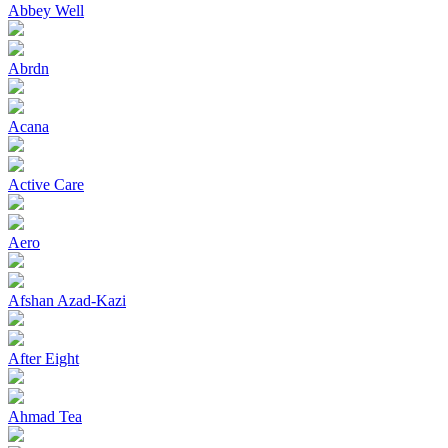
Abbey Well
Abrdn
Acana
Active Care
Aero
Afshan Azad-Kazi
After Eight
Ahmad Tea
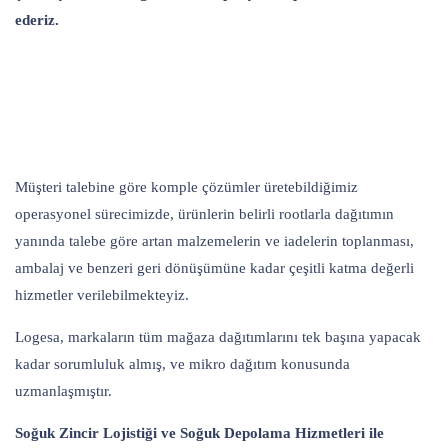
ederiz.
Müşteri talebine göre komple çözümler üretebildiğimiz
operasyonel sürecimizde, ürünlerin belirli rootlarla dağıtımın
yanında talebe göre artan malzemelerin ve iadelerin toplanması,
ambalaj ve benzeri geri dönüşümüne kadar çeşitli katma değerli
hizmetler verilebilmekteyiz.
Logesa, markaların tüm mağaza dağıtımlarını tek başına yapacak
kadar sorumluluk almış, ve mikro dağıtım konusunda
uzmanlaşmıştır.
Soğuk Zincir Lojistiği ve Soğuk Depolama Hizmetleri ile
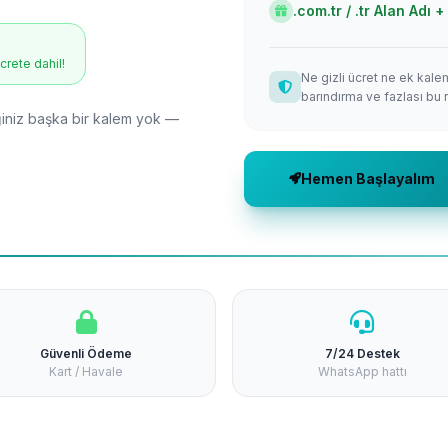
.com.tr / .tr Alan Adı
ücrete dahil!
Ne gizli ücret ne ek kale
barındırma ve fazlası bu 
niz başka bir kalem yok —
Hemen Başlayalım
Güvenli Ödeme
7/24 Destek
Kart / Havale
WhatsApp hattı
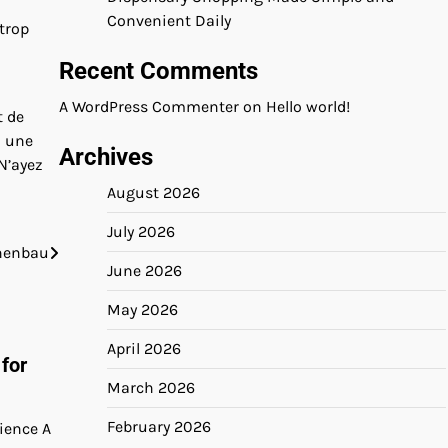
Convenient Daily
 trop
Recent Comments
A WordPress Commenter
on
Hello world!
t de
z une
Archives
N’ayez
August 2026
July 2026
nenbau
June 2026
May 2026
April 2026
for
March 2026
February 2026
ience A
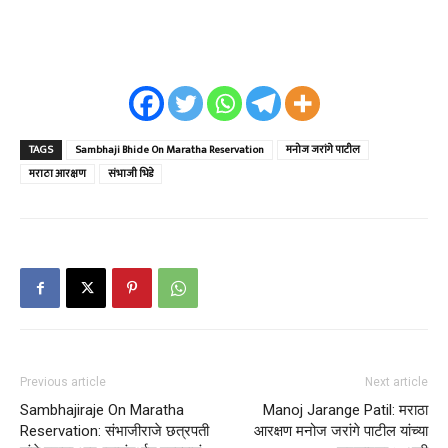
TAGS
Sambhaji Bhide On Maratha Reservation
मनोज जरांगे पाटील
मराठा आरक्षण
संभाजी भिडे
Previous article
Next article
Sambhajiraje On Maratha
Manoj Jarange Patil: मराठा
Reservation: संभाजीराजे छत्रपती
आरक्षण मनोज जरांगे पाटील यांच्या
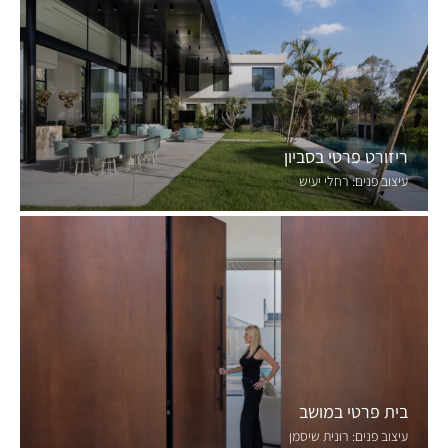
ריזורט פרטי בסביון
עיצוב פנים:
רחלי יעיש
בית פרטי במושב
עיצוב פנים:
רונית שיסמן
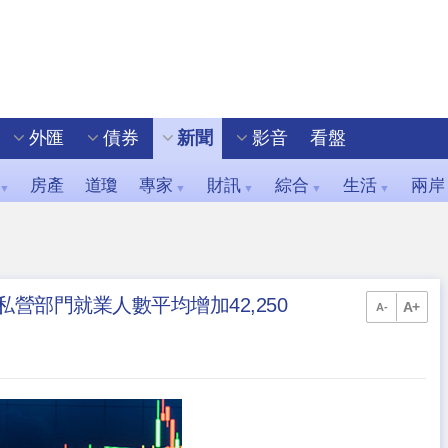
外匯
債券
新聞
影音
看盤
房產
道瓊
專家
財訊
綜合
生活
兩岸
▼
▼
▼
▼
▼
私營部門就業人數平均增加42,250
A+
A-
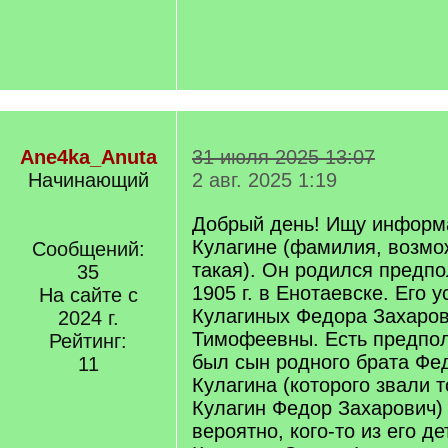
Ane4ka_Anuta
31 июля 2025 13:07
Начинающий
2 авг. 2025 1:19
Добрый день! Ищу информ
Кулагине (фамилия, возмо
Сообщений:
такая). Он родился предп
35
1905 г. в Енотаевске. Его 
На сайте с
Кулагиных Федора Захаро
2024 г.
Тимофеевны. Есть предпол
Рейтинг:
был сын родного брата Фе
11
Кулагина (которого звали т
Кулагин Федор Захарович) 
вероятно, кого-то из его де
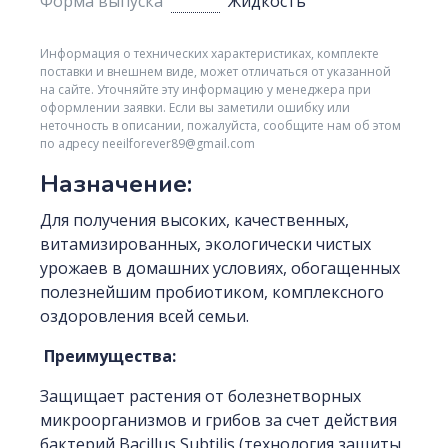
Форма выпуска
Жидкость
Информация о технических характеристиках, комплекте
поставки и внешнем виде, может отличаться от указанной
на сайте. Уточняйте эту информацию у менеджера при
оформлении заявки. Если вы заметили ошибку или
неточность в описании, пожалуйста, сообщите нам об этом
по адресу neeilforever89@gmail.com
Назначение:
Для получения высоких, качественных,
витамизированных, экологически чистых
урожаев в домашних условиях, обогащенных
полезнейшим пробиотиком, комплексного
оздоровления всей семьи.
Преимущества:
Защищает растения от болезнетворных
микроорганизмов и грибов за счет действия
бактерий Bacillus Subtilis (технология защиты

===============

Your goal: Copy out the text of every row with "Recent Comments" replaced by "Latest Comments", changing nothing else and leaving the pictures out.

Task answer:
Abbey Well
Abrdn
Acana
Active Care
Aero
Afshan Azad-Kazi
After Eight
Ahmad Tea
ederiz.
Müşteri talebine göre komple çözümler üretebildiğimiz
operasyonel sürecimizde, ürünlerin belirli rootlarla dağıtımın
yanında talebe göre artan malzemelerin ve iadelerin toplanması,
ambalaj ve benzeri geri dönüşümüne kadar çeşitli katma değerli
hizmetler verilebilmekteyiz.
Logesa, markaların tüm mağaza dağıtımlarını tek başına yapacak
kadar sorumluluk almış, ve mikro dağıtım konusunda
uzmanlaşmıştır.
Soğuk Zincir Lojistiği ve Soğuk Depolama Hizmetleri ile
.com.tr / .tr Alan Adı
ücrete dahil!
Ne gizli ücret ne ek kale
barındırma ve fazlası bu 
niz başka bir kalem yok —
Hemen Başlayalım
Güvenli Ödeme
7/24 Destek
Kart / Havale
WhatsApp hattı
Convenient Daily
 trop
Latest Comments
A WordPress Commenter
on
Hello world!
t de
z une
Archives
N’ayez
August 2026
July 2026
nenbau
June 2026
May 2026
April 2026
for
March 2026
February 2026
ience A
TAGS
Sambhaji Bhide On Maratha Reservation
मनोज जरांगे पाटील
मराठा आरक्षण
संभाजी भिडे
Previous article
Next article
Sambhajiraje On Maratha
Manoj Jarange Patil: मराठा
Reservation: संभाजीराजे छत्रपती
आरक्षण मनोज जरांगे पाटील यांच्या
ריזורט פרטי בסביון
עיצוב פנים:
רחלי יעיש
בית פרטי במושב
עיצוב פנים:
רונית שיסמן
外匯
債券
新聞
影音
看盤
房產
道瓊
專家
財訊
綜合
生活
兩岸
▼
▼
▼
▼
▼
私營部門就業人數平均增加42,250
A+
A-
Ane4ka_Anuta
31 июля 2025 13:07
Начинающий
2 авг. 2025 1:19
Добрый день! Ищу информ
Кулагине (фамилия, возмо
Сообщений:
такая). Он родился предп
35
1905 г. в Енотаевске. Его 
На сайте с
Кулагиных Федора Захаро
2024 г.
Тимофеевны. Есть предпол
Рейтинг:
был сын родного брата Фе
11
Кулагина (которого звали т
Кулагин Федор Захарович) 
вероятно, кого-то из его де
Форма выпуска
Жидкость
Информация о технических характеристиках, комплекте
поставки и внешнем виде, может отличаться от указанной
на сайте. Уточняйте эту информацию у менеджера при
оформлении заявки. Если вы заметили ошибку или
неточность в описании, пожалуйста, сообщите нам об этом
по адресу neeilforever89@gmail.com
Назначение:
Для получения высоких, качественных,
витамизированных, экологически чистых
урожаев в домашних условиях, обогащенных
полезнейшим пробиотиком, комплексного
оздоровления всей семьи.
Преимущества:
Защищает растения от болезнетворных
микроорганизмов и грибов за счет действия
бактерий Bacillus Subtilis (технология защиты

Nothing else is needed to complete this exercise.